The increase in NO release capacity with increased PDMS content may be ascribed to the increased diffusivity of the PDMS soft segment, as the non-LPEI-loaded samples did not show significant differences in NO storage/release capacity.

Although the total release capacity of the device may be of importance, the rate at which the release is maintained and the period for which it is maintained are probably the more important measure. Resting endothelial cells are reported to release NO at a rate (Flux: F) of 0.83 pmol·cm⁻²·s⁻¹, while that of a stimulated endothelium is in the 2.7-6.8 pmol·cm⁻²·s⁻¹ range (24), and release rates of synthetic devices are often compared with these benchmarks. In the current study, the release rate was above that of the stimulated endothelium for at least the first 24 hours, while levels above base value were maintained for 120-240 hours. It is known that high release rates (10-20 pmol·cm⁻²·s⁻¹) can decrease bacterial adhesion to surfaces (17, 32), and that even at levels well below (0.002 pmol·cm⁻²·s⁻¹) that of the endothelium, platelet and smooth muscle cell adhesion are decreased, and endothelial cell adhesion increased (19). The current films maintained initial rates greater than that shown to be required for bacterial resistance (in the initial stages when this will be most required in an implant), and maintained values above those shown to be sufficient for the other advantageous cellular attachment effects for the full investigation period of more than 33 days.

The encouraging in vivo results by Fleser et al (10), namely that of increased thrombus free area and patency when using NO-releasing PVC coatings on Dacron vascular grafts in a sheep arteriovenous shunt model, shows the potential of this technology.
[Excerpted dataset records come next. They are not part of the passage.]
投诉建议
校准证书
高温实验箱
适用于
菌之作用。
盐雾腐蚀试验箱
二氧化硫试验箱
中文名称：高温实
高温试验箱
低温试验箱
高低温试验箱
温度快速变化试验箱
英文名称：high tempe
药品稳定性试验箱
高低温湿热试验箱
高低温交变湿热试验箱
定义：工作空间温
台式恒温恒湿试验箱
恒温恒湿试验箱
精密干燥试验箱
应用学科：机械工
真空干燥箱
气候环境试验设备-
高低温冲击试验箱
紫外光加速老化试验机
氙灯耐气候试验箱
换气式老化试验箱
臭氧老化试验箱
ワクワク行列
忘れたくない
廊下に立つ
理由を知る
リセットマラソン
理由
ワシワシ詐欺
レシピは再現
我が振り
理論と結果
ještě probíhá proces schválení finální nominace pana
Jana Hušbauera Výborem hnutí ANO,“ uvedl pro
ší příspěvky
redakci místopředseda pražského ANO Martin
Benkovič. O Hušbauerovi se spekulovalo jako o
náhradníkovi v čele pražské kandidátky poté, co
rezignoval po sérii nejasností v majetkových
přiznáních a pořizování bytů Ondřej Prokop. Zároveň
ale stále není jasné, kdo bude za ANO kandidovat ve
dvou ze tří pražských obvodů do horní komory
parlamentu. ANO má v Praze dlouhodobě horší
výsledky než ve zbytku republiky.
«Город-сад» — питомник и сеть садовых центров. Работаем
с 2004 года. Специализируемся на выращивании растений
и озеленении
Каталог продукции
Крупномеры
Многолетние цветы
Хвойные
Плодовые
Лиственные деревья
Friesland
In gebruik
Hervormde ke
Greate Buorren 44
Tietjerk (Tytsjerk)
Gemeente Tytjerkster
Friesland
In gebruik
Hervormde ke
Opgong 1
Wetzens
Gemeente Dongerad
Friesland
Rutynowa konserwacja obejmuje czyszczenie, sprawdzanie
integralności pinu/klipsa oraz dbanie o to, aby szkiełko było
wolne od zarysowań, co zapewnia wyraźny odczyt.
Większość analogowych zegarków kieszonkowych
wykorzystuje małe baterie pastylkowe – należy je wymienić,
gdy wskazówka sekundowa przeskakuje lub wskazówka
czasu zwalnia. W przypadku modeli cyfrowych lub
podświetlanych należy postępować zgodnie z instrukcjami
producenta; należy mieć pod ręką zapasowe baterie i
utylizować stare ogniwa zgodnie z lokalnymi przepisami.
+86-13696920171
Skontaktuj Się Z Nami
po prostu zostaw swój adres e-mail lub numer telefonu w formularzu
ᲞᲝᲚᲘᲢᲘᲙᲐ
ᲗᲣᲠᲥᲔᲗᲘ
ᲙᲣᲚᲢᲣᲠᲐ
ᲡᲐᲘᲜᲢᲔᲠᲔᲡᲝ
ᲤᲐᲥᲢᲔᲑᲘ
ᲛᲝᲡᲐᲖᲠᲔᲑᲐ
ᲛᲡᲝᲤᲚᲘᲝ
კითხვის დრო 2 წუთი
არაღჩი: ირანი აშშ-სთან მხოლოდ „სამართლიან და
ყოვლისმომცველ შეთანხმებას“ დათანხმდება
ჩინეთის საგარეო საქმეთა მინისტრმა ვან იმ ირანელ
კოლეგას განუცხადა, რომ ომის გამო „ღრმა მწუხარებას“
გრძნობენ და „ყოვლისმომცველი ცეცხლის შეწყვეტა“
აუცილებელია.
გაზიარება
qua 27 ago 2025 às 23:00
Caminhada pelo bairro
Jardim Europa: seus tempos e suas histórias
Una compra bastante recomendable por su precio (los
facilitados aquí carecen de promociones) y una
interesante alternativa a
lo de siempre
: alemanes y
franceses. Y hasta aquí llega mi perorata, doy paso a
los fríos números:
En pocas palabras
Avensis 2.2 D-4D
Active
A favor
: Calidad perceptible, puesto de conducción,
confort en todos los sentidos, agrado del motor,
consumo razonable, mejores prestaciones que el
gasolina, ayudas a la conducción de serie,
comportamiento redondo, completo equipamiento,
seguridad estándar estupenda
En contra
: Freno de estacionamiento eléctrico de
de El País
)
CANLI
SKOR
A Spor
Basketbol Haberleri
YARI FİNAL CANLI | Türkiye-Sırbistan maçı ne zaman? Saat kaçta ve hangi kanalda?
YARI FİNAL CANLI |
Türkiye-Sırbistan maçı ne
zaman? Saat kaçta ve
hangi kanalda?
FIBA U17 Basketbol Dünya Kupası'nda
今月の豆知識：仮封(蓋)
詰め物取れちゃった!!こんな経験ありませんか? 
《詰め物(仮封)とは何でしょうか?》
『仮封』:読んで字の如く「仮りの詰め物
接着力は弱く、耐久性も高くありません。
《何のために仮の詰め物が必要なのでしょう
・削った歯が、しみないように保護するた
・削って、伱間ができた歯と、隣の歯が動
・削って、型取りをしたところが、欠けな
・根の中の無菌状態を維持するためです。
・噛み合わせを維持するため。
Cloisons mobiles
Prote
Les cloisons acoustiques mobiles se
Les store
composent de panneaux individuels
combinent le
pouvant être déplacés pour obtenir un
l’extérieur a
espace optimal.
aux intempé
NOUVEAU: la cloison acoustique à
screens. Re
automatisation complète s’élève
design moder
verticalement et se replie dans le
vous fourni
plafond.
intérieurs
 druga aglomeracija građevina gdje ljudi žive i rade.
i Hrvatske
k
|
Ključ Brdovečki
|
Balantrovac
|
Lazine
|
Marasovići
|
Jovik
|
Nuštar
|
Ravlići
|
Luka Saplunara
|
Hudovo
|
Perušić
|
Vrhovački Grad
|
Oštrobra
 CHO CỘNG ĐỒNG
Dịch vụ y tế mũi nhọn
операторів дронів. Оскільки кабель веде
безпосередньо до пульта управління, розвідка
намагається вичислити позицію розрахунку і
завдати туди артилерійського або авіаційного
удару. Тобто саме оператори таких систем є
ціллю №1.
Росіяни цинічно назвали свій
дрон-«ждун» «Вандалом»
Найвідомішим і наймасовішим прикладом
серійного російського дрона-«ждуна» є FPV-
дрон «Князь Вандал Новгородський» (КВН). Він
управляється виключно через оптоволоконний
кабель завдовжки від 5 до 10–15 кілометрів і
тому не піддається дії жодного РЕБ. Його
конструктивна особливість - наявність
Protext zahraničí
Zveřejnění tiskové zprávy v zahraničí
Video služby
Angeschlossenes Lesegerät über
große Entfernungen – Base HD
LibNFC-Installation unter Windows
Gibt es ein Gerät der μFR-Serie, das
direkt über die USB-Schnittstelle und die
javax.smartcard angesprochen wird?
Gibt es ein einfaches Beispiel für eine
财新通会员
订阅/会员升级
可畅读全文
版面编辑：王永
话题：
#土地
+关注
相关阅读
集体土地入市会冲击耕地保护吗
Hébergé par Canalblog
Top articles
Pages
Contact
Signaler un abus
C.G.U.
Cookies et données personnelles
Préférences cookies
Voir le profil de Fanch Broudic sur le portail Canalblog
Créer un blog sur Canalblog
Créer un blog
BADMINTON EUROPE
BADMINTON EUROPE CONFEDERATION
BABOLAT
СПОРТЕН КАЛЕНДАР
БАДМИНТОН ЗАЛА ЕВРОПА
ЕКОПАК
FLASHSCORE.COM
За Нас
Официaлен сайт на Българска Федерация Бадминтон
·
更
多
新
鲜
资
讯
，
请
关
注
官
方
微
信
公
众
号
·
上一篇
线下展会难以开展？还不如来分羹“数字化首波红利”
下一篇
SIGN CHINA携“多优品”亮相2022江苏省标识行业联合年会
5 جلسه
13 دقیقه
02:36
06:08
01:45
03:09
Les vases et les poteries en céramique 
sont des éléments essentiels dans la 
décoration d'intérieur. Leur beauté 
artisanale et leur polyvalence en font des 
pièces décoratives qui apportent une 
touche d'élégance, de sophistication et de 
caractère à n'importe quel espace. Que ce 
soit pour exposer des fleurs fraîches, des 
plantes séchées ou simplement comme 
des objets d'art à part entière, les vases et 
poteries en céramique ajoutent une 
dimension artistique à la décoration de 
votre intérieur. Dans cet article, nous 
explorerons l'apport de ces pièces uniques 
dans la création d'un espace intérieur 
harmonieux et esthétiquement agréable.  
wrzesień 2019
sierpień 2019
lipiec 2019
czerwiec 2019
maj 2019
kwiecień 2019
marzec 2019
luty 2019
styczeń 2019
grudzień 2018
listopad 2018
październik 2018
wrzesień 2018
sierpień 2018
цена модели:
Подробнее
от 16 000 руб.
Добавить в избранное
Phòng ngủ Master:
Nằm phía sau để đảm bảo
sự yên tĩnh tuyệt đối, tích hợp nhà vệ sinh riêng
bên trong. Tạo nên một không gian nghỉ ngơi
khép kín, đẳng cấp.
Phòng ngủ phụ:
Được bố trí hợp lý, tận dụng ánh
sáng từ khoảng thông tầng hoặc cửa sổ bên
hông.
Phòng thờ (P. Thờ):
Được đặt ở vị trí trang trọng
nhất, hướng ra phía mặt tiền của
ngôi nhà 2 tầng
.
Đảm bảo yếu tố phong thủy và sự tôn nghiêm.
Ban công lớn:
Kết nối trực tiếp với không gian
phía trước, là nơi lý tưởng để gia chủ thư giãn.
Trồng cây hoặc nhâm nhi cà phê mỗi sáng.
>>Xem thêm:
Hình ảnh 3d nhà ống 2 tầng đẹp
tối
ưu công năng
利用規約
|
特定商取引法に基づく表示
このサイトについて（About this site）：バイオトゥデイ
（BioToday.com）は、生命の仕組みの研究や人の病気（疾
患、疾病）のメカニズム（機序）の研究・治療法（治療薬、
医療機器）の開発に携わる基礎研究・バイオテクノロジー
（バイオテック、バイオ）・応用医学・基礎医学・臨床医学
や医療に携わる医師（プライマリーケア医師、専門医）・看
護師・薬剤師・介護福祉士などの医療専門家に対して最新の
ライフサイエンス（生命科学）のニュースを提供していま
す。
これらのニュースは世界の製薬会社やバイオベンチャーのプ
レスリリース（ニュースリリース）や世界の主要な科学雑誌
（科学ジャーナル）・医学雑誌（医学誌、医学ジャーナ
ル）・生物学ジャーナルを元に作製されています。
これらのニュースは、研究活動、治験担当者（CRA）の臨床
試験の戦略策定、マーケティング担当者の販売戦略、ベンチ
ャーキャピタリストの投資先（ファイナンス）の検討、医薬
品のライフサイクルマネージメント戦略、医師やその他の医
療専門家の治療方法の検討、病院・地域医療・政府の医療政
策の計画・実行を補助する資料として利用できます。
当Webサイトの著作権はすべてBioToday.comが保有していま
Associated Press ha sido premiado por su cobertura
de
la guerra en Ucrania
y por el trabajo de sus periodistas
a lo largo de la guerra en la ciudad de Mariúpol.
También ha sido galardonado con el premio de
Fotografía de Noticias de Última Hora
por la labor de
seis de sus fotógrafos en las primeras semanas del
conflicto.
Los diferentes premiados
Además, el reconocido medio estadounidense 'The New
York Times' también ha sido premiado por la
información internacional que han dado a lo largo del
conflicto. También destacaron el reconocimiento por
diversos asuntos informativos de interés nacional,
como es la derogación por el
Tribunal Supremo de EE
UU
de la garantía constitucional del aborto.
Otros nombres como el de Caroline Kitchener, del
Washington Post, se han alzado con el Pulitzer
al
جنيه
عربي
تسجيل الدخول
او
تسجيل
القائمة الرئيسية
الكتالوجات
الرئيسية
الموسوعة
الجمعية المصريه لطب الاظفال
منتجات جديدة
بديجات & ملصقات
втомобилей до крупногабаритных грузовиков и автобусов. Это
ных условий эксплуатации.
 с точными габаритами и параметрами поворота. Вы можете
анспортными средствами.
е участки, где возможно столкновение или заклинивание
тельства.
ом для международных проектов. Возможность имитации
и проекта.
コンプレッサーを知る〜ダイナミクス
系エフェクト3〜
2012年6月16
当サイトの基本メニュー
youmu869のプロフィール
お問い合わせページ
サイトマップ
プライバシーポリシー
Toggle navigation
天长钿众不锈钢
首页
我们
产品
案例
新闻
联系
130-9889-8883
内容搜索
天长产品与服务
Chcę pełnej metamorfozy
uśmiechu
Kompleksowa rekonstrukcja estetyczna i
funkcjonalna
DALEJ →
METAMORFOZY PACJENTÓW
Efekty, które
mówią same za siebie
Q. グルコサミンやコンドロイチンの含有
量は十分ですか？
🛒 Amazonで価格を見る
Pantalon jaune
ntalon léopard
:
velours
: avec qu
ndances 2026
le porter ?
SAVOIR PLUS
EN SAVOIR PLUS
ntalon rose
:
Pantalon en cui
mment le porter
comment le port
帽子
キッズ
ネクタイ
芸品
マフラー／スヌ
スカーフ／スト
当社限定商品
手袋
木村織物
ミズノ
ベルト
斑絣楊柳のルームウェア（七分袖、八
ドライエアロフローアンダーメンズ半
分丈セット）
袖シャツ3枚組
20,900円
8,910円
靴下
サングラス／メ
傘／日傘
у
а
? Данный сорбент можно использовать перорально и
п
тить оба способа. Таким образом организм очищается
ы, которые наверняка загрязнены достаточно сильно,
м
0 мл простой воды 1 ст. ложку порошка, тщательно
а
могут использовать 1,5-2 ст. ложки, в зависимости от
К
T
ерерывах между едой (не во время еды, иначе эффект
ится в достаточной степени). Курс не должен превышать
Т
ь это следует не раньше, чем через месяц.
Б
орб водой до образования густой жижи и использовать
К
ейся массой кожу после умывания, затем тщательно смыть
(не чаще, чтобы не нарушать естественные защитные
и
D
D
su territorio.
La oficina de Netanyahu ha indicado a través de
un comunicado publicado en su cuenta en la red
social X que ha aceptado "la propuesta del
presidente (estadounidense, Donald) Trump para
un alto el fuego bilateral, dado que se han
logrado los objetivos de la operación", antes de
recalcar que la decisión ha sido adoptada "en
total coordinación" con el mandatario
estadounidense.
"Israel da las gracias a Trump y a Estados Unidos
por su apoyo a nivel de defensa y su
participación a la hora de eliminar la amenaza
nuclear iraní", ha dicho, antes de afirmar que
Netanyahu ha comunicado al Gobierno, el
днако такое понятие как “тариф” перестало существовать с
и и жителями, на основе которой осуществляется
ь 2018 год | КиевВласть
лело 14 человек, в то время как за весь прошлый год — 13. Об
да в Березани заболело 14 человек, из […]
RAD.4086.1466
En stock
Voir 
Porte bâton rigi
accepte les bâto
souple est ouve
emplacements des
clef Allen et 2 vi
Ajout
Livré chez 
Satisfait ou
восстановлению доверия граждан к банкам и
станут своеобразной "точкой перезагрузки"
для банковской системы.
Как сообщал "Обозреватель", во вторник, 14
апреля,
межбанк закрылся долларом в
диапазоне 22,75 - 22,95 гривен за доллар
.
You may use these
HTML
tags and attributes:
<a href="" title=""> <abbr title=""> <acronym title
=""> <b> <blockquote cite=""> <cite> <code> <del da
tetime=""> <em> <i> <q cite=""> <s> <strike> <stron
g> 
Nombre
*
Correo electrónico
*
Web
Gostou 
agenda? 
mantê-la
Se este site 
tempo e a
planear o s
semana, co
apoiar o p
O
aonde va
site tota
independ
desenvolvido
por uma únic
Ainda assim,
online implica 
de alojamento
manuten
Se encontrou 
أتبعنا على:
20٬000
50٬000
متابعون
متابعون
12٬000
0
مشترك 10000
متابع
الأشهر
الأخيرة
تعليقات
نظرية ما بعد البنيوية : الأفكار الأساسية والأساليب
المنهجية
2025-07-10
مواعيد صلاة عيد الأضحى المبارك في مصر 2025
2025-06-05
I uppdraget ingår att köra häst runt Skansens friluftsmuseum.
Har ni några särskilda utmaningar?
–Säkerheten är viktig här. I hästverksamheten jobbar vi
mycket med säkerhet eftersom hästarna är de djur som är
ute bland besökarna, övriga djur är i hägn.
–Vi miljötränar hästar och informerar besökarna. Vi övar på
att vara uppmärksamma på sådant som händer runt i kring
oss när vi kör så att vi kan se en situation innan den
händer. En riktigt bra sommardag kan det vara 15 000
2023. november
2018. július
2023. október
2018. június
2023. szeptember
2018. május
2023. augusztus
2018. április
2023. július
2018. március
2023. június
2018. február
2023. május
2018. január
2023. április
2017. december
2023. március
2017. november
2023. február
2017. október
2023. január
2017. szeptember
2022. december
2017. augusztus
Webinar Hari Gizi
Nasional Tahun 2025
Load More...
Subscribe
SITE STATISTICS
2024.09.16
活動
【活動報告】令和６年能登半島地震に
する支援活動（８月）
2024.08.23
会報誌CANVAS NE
It thus seems only a question of time for the fulfilment of the promise of NO-releasing materials becoming the “artificial endothelium” (24) and of being used in the vascular grafts of the future (47).

Conclusions

Increased PDMS content in the segmented PU Elast-Eon™ resulted in increased NO release when the LPEI donor was incorporated into the PU and subsequently exposed to NO gas. LPEI and NO incorporation did not result in significant losses in mechanical properties. Extended release rates above that of the cultured endothelium could be achieved for extended periods using this system, which holds much promise for use in vascular graft and other applications where thrombogenicity requires suppression.